With a harassed look Mireille stows some papers in her bag that she is going to grade tonight. A smile fleets across her face: “Did I tell you I am pregnant?” She has just started a temporary teaching position, where she is to do a big introductory course and a somewhat smaller advanced bachelor intensive. She is also planning to write her NWO VENI grant application in the same period, hoping she can create a job following her maternity leave. How can she keep calm and preserve the mental space she needs for developing her new proposal?
Working hard is the norm in academia
Especially temporarily employed academics are always busy meeting deadlines, grading papers, writing as many articles and grant proposals as they can. They are constantly pushing on and it is never enough, because… competition and performance pressure for that elusive holy grail of academic success. Most recent PhD’s and postdocs are in their thirties, making some crucial, life shaping decisions. Relationship, or not? Children, or not? Move abroad, or not? You cannot put your life on hold, so you try to juggle all of it.
A recent book about Good Work for Academics by Van den Brink, Scholten and Jansen emphasizes the negative consequences of the academic ratrace. They highlight the costs not just for the individual researchers involved, but also for the quality of research, for the academic community, and for society at large.
The price Mireille is about to pay is twofold, and does not only impact her individually but has much wider ramifications.
- Lack of basic self-care. She considers taking breaks a luxury, has no time to sport at all despite her desire to, and barely sleeps enough. A standard recipe for a burnout.
- Inability to develop her research vision. She does not have time and mental space to develop a long term research plan that she needs to underpin any major grant application. A foolproof way to put a stop to your ambitions to become a full professor. Too bad that another potential female professor drops from the pipeline.
Academic ideals require working softly
Mireille dreams of doing things that interest her in her own way. Ideally, she has plenty of energy and time for research work that makes her profoundly happy. She can take time off without feeling guilty and come back to work refreshed and relaxed. She has endless creative ideas and easily delivers outstanding results, while enjoying motherhood.
If you are like Mireille, the academic culture of working hard is not helping you to be successful. You need to dissent from the hard working norms in academia and start working softly. You do not believe this is feasible for stressed-out, non-tenured early career researchers like you? I challenge you to follow the steps Mireille took to achieve more while working more softly.

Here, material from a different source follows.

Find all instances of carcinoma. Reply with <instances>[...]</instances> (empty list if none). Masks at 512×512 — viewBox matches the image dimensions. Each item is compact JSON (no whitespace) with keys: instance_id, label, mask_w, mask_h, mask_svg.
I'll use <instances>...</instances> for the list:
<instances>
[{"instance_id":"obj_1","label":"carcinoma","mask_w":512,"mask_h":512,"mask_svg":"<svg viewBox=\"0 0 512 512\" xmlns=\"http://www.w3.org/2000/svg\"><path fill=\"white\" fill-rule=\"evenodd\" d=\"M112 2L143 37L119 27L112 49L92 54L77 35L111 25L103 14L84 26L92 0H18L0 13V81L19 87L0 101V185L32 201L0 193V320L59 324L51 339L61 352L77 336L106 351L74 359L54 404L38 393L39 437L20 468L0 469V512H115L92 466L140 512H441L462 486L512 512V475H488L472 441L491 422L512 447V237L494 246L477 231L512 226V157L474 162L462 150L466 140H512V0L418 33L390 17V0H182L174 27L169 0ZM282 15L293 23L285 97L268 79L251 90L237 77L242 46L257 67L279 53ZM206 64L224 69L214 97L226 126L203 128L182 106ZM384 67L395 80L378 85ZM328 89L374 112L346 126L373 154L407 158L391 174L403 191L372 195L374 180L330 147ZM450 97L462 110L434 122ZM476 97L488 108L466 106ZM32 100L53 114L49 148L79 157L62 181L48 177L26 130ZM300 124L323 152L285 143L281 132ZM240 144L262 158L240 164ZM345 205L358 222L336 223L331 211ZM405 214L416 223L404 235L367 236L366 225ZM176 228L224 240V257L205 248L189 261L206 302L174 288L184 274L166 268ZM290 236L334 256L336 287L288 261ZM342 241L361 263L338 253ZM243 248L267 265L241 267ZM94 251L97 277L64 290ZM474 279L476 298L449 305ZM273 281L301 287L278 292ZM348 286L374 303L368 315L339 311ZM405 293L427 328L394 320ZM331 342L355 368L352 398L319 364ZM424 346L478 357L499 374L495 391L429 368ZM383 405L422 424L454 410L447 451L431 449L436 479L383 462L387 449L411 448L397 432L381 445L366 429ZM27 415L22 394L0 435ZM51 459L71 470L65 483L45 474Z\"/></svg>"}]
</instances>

4 steps to start working softly in science
These easy steps helped Mireille to break her hard working habits. You can use them too and start working softly. This is how you start creating time, energy and space to deliver creative, innovative top results in a relaxed, sustainable way, without becoming drained and burned out in the process.
- Despite your busy schedule, plan your ideal week. Create 3-4 hour blocks of time dedicated to specific tasks. Do not try to cram working on your grant proposal in a time-block that already contains a lecture or a meeting. Allow for empty time, breathing space, and unforeseen hurdles. Book at least one block a week dedicated exclusively to creative thinking or writing.
- Turn off email notifications on your computer and decide on a specific moment or two per day to handle your email. Preferably after lunch, so you keep your morning block free of apparently urgent requests that distract you from focussing on what is really important, e.g. prepping your lectures or thinking about your research vision and proposal. The same goes for social media: be aware of when and how you engage with them.
- Monitor your energy and concentration levels throughout the day and week. You may notice that you feel like you need a full day with an empty agenda for deeper research work, whereas in practice your concentration on such a day is actually finished by lunchtime. You can then use your afternoon for lighter tasks like email. If you prefer to work late at night, take an honest look at the quality of the work you do at that time, and at your energy and concentration the next morning. What does your energy balance tell you about your ideal workweek schedule (step 1)?
- Once you have an overview of your ideal workweek schedule and are aware of your energy and concentration balance on a given day, you are capable of making conscious choices about what to do and when, and what not to do. You will notice that this brings about the peace of mind that you need to be able to think properly.
This practical strategy of scheduling time, energy and tasks had big impact on Mireilles work, her personal wellbeing, and her family. She no longer continually checks her email and social media, but focusses on one task at a time. This makes her much more attentive at work and more relaxed at home. It feeds into a positive cycle: she arrives well rested at work in the morning, feeling free despite her full schedule. She now perceives how the freedom to do things that interest her does not need to interfere at all with routine tasks that she is also responsible for. Within a year from this change she not only received her VENI grant, but also gained a tenure-track position, and gave birth to a healthy, beautiful daughter. Congratulations, Mireille!
Challenge to act and work softly
Do you feel overwhelmed, making little progress in your research while chaos and chance rule? I challenge you to take the 4 steps above and apply them for 30 days consistently. In the first week you still have to switch gears. In the second week you become somewhat familiar with this new way of working. In the third and fourth week you really notice the impact of working softly on your work and life. After this month you can switch back if you want, but I bet you won’t!